Seppure il drenaggio delle risorse nell’ambito dello stesso Paese era iniziato da oltre 30 anni, Milano a fine ‘800 era una città come le altre del neonato Regno d’Italia. Ne condivideva la sorte di miseria e disoccupazione.
In questo contesto storico si innescò nella città la cosiddetta “Rivolta dello stomaco”, o i “Moti del pane”.
Su una miseria atavica, si innestò l’aumento del prezzo del pane, che in pochi mesi raddoppiò. La misura era colma, la povera gente scese nelle piazze di tutta Italia per protestare, ma il Governo del Regno non andò per il sottile e vi furono centinaia di morti in tutta Italia, i maggiori fatti di sangue avvennero però, a Milano.

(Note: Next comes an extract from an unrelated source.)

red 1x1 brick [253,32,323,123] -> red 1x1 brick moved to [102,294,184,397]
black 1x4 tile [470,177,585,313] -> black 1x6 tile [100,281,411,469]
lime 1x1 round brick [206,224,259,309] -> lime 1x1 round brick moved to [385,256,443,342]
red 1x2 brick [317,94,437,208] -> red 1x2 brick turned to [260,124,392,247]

Il Prefetto Antonio Winspeare, preoccupato dalla piega che stavano prendendo gli eventi e dall’ingrossarsi delle fila degli scioperanti, il 5 maggio 1898 convocò il Generale “Fiorenzo Bava Beccaris”. L’esercito si mise subito all’opera arrestando i capi degli scioperanti il giorno 6 maggio. Gli scioperanti si recarono presso la caserma Trotter per chiedere la liberazione dei loro compagni. La risposta dell’esercito fu una raffica di mitra che lasciò a terra i primi morti.
Il 7 maggio si pensò di organizzare uno sciopero generale di protesta. L’adesione fu imponente, i ferrotramvieri innalzarono barricate in tutta la città, a questo punto il Bava Beccaris decretò lo stato d’assedio.

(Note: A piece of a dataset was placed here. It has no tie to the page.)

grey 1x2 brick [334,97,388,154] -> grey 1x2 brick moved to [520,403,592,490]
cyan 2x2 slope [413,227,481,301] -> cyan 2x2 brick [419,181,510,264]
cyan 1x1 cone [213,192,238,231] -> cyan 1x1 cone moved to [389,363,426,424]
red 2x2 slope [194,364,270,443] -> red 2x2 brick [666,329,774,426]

Il Governò mobilitò 88 battaglioni di fanteria, circa 30000 soldati, 13 squadre di cavalleria, 9 batterie di campagna. Si ebbe un esercito in assetto da guerra contro 40000 civili, perlopiù donne e bambini che presidiavano le barricate.
Bava Beccaris diede l’ordine di usare i cannoni contro questa povera gente, fu una strage 81 morti e 450 feriti. La protesta era domata.
Da Roma si congratularono con il “macellaio di Milano” ed il re Umberto I lo insignì personalmente della Medaglia d’oro al Valor militare e la Gran Croce dell’Ordine militare dei Savoia. Il 16 giugno lo ricompensò ulteriormente con un seggio al Senato.
Facendo sfregio dei poveri morti Umberto I firmò la sua condanna a morte. L’anno successivo Gaetano Bresci uccise il re, e confessò che l’aveva fatto per vendicare i morti di Milano e per l’offesa della decorazione a Bava Beccaris.
A San Bartolomeo in Galdo invece, si decise di commemorare il Re Umberto I dedicandogli una delle piazze principali.
Mi chiedo se sia giusto continuare a intitolare Piazza Umberto I a colui che ha ultradecorato il “Macellaio di Milano” e non ad un benemerito di San Bartolomeo e della Valfortore quale Padre Antonio Dota o Gianni Vergineo, oppure il prof. Fiorangelo Morrone, o padre Egidio Circelli.